> [Prompt]: Retype the material exactly, from the line containing "text Luogo e" through the final line of the material, both included, and leave the pictures out of your answer.

++++++++++++++++++++

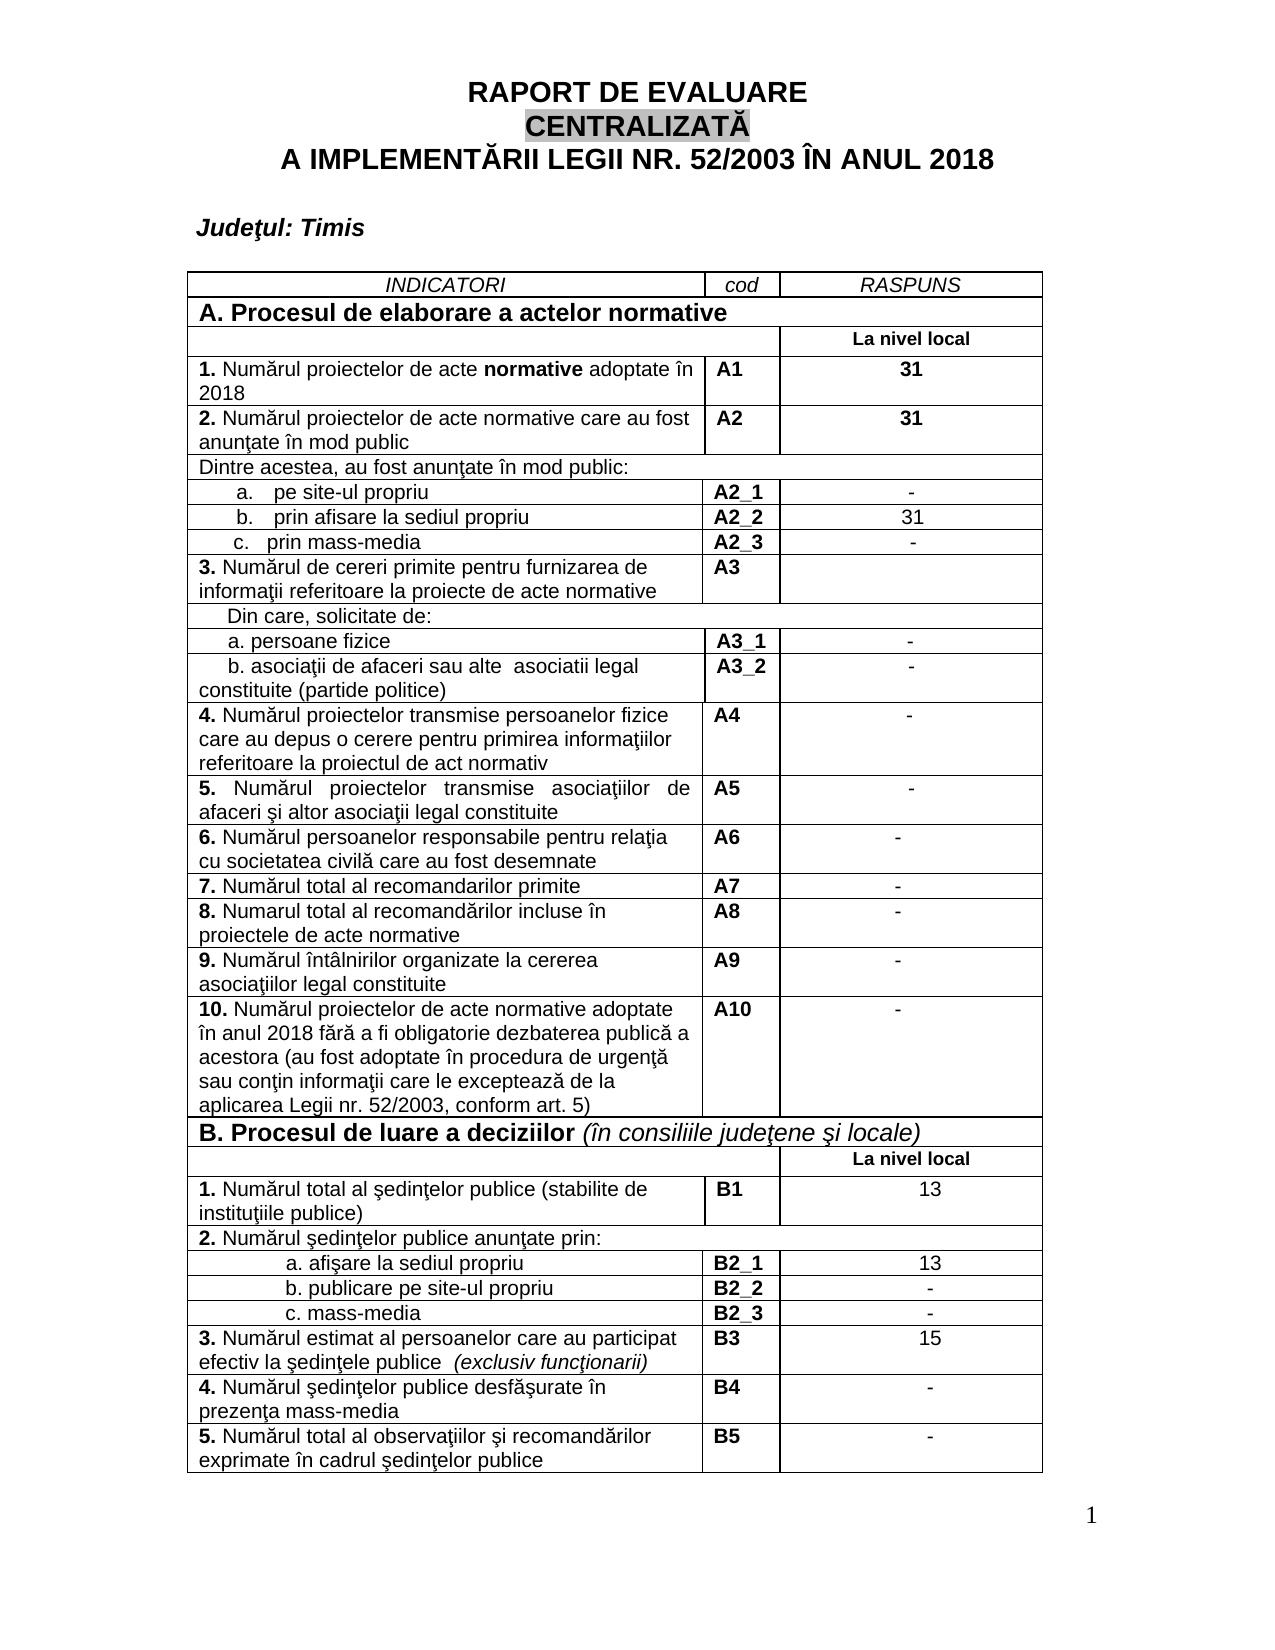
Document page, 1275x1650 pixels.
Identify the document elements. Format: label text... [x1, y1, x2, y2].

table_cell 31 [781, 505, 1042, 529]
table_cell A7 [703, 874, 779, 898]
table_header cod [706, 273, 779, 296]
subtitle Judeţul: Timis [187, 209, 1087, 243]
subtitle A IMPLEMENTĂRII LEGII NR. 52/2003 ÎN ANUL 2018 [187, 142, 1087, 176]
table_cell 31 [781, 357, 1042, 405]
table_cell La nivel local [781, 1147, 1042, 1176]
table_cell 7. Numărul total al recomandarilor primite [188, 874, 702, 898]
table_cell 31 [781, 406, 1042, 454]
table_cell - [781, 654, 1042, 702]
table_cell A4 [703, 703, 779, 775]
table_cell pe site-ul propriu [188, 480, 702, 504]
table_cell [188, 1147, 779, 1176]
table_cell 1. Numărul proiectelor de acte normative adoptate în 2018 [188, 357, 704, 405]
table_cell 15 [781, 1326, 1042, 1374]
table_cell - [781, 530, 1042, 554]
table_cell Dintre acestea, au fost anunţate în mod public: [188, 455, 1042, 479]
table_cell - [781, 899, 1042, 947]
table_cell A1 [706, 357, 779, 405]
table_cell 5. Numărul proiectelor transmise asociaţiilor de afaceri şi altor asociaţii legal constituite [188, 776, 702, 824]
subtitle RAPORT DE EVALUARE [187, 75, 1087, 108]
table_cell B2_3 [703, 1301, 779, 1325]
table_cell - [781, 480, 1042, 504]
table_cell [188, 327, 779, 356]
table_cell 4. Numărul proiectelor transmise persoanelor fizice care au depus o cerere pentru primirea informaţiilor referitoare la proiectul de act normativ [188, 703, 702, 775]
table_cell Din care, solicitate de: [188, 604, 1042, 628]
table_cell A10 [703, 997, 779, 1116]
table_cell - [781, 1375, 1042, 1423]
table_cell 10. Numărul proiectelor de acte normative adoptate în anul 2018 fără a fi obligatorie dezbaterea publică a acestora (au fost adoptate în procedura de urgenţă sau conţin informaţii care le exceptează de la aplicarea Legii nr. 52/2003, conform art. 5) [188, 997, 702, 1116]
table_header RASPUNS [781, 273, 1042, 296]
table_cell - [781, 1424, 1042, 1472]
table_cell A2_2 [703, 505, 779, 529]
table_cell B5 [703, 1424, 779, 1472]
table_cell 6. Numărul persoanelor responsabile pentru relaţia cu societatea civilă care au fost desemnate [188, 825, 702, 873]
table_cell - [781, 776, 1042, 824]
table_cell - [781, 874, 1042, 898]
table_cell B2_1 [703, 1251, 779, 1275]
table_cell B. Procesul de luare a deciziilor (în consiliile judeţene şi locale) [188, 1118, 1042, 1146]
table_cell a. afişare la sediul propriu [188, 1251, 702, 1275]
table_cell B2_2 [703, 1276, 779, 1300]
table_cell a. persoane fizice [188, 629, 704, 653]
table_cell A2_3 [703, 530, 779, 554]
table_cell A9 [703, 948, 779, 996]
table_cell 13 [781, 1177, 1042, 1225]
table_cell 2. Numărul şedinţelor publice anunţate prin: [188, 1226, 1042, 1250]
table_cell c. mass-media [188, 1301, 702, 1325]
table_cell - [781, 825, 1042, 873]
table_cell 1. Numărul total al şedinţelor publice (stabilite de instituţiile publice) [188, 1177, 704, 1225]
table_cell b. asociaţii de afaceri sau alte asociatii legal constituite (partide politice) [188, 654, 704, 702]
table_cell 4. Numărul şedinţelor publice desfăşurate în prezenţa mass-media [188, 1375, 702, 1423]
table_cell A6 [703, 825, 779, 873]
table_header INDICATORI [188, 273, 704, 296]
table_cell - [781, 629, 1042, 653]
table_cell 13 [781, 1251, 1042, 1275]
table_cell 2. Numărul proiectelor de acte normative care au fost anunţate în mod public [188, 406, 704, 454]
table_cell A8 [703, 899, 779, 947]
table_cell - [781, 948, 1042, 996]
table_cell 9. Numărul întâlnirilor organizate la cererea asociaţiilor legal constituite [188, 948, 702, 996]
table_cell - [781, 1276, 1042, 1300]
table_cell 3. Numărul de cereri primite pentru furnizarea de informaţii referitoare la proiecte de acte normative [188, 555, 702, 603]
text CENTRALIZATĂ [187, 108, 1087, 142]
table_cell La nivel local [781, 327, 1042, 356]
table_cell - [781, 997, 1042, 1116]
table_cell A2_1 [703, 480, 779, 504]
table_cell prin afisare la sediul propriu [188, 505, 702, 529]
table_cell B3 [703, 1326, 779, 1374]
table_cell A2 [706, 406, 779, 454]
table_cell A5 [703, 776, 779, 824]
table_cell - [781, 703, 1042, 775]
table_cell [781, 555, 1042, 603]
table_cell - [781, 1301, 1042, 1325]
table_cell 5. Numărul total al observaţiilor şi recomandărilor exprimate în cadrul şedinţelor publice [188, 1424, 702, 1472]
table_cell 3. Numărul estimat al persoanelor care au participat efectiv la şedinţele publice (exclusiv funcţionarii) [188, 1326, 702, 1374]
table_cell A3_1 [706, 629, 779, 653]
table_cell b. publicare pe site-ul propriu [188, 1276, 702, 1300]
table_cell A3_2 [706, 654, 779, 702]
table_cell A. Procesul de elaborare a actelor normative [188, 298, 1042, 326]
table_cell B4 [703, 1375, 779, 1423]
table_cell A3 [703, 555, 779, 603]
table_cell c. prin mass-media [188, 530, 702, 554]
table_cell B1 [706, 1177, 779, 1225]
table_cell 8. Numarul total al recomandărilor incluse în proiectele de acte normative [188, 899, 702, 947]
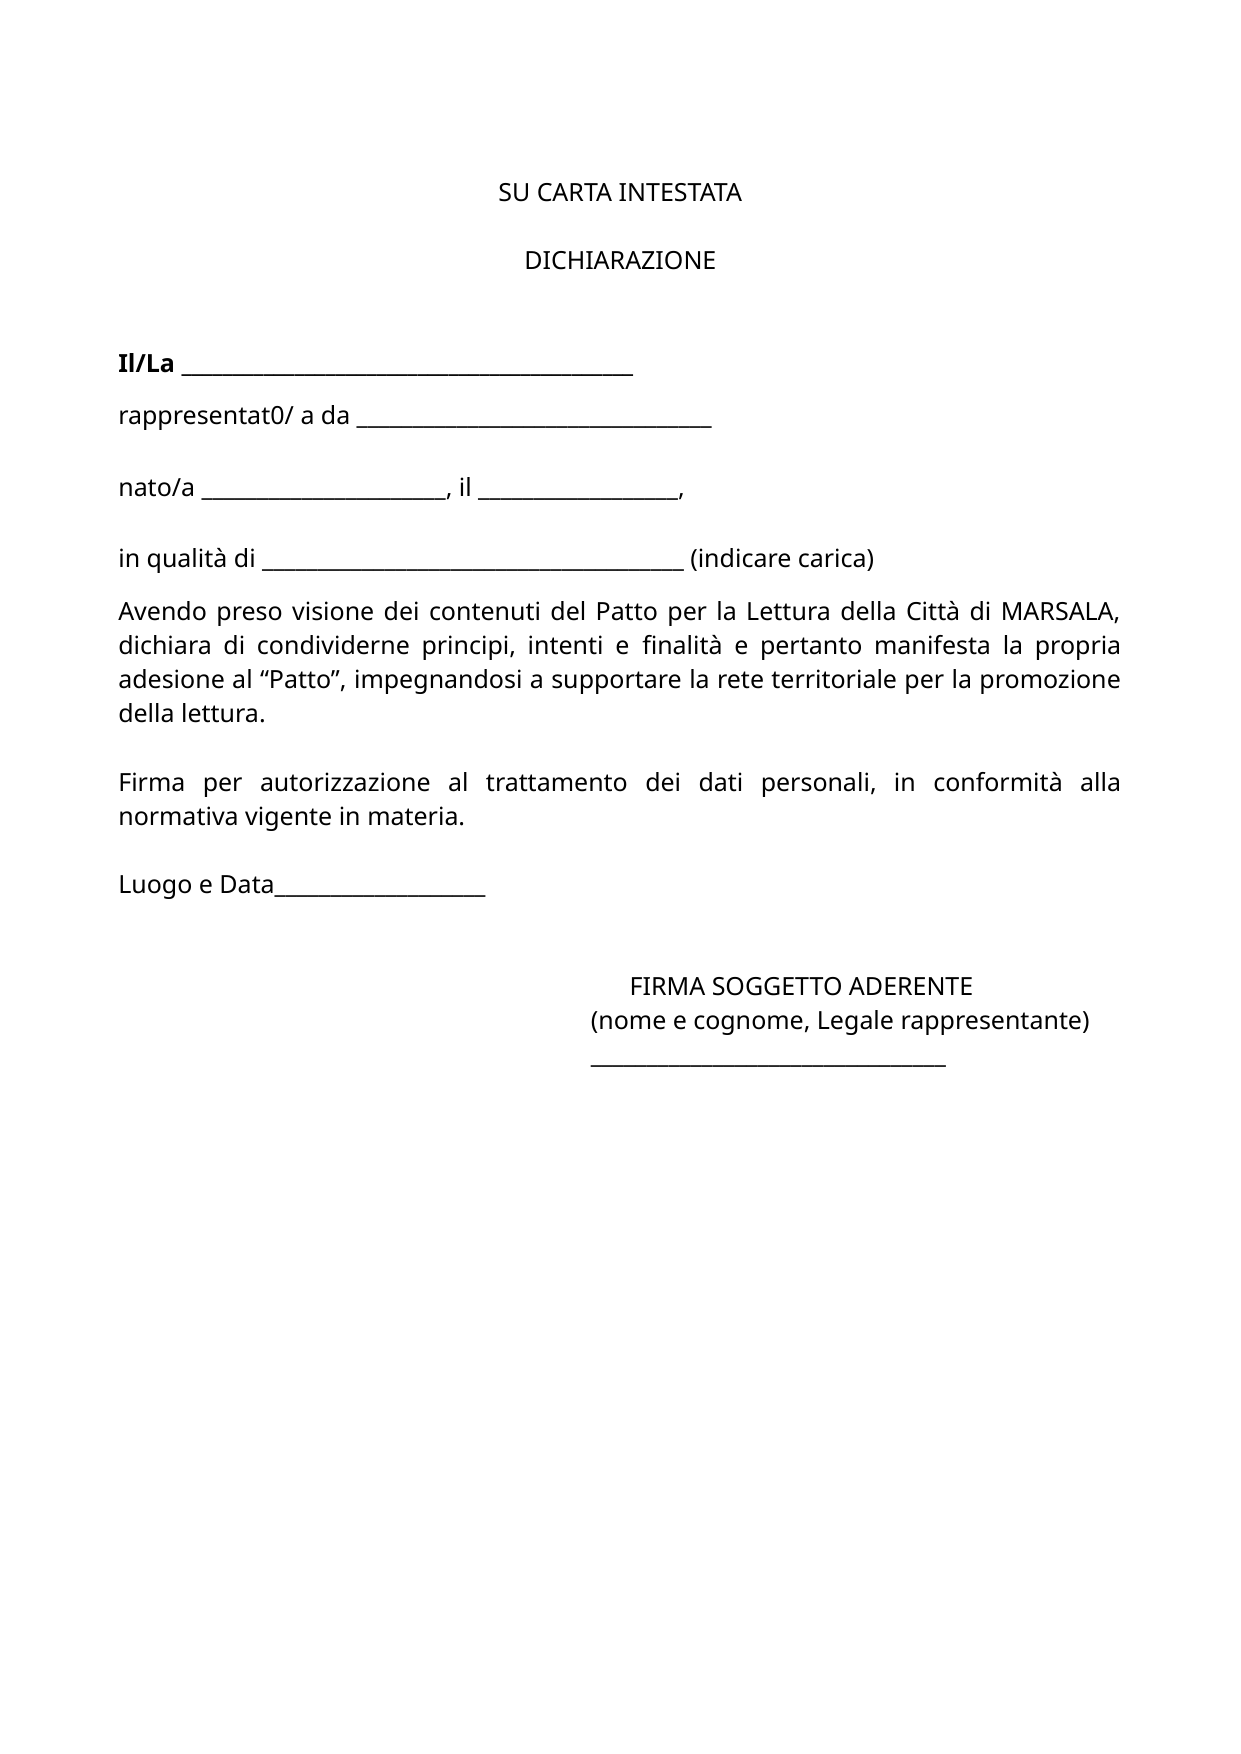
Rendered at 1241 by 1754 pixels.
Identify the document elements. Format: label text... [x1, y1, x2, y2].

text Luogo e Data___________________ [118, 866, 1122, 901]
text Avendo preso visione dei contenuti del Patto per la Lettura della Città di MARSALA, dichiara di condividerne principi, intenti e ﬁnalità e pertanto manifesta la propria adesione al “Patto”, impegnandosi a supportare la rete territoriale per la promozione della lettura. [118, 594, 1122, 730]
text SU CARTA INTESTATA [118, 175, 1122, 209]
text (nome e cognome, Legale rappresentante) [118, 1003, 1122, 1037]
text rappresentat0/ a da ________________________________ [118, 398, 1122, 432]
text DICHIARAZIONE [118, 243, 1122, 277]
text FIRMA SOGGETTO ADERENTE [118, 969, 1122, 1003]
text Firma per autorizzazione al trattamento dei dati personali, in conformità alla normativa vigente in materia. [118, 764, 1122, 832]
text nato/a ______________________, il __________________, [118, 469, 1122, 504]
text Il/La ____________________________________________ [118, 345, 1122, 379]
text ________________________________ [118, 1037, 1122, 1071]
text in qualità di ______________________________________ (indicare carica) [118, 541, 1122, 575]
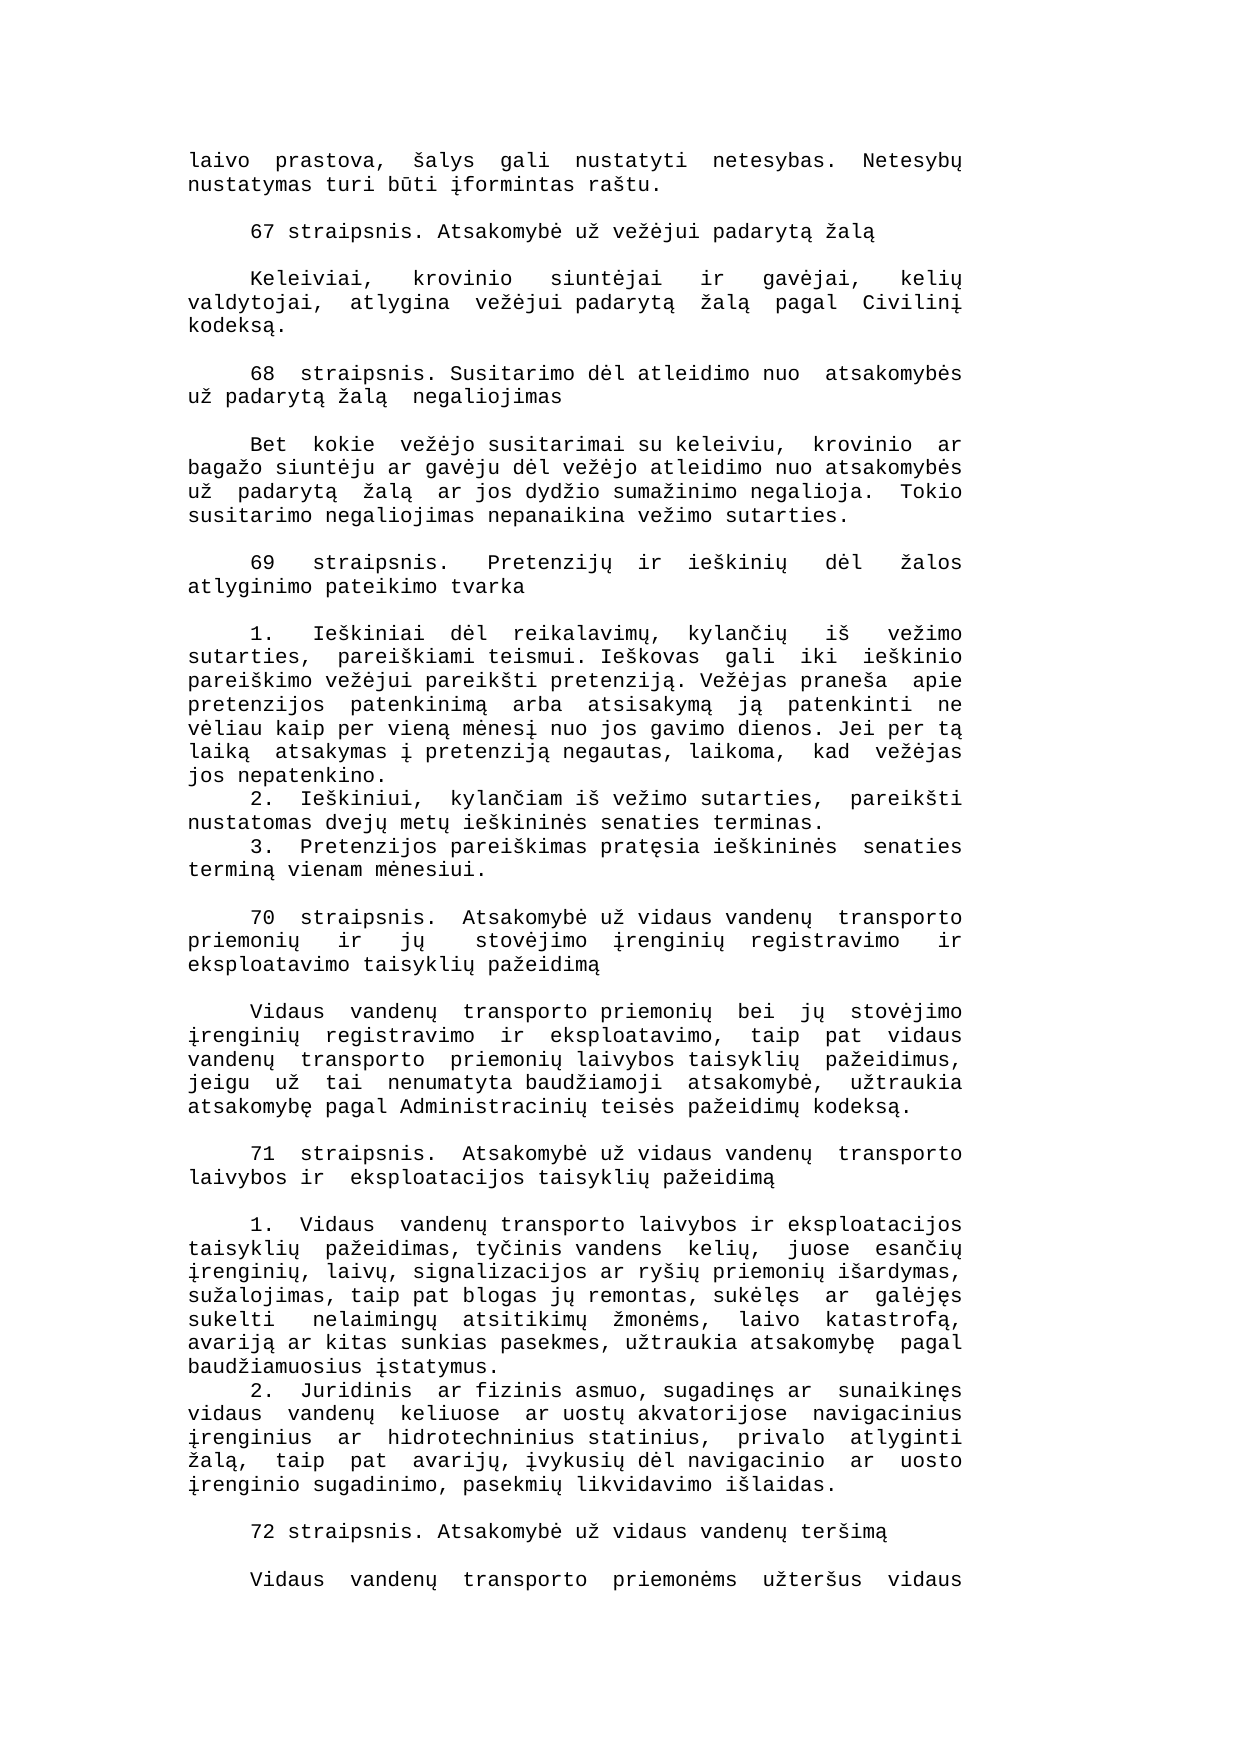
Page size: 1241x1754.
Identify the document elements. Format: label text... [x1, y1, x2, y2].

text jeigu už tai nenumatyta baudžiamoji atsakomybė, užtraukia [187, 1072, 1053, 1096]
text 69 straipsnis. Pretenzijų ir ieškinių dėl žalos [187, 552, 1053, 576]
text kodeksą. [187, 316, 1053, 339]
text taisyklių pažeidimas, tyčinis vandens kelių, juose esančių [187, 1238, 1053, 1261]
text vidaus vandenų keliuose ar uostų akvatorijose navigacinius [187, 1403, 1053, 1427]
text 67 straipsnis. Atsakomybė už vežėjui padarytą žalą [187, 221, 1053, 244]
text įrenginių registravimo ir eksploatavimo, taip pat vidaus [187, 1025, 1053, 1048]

++++++++++++++++++++

> [Full answer]:
text Luogo e Data___________________ [118, 866, 1122, 901]
text Avendo preso visione dei contenuti del Patto per la Lettura della Città di MARSALA, dichiara di condividerne principi, intenti e ﬁnalità e pertanto manifesta la propria adesione al “Patto”, impegnandosi a supportare la rete territoriale per la promozione della lettura. [118, 594, 1122, 730]
text SU CARTA INTESTATA [118, 175, 1122, 209]
text (nome e cognome, Legale rappresentante) [118, 1003, 1122, 1037]
text rappresentat0/ a da ________________________________ [118, 398, 1122, 432]
text DICHIARAZIONE [118, 243, 1122, 277]
text FIRMA SOGGETTO ADERENTE [118, 969, 1122, 1003]
text Firma per autorizzazione al trattamento dei dati personali, in conformità alla normativa vigente in materia. [118, 764, 1122, 832]
text nato/a ______________________, il __________________, [118, 469, 1122, 504]
text Il/La ____________________________________________ [118, 345, 1122, 379]
text ________________________________ [118, 1037, 1122, 1071]
text in qualità di ______________________________________ (indicare carica) [118, 541, 1122, 575]
Page size: 1241x1754.
Identify the document elements. Format: label text... [x1, y1, x2, y2].

text jeigu už tai nenumatyta baudžiamoji atsakomybė, užtraukia [187, 1072, 1053, 1096]
text 69 straipsnis. Pretenzijų ir ieškinių dėl žalos [187, 552, 1053, 576]
text kodeksą. [187, 316, 1053, 339]
text taisyklių pažeidimas, tyčinis vandens kelių, juose esančių [187, 1238, 1053, 1261]
text vidaus vandenų keliuose ar uostų akvatorijose navigacinius [187, 1403, 1053, 1427]
text 67 straipsnis. Atsakomybė už vežėjui padarytą žalą [187, 221, 1053, 244]
text įrenginių registravimo ir eksploatavimo, taip pat vidaus [187, 1025, 1053, 1048]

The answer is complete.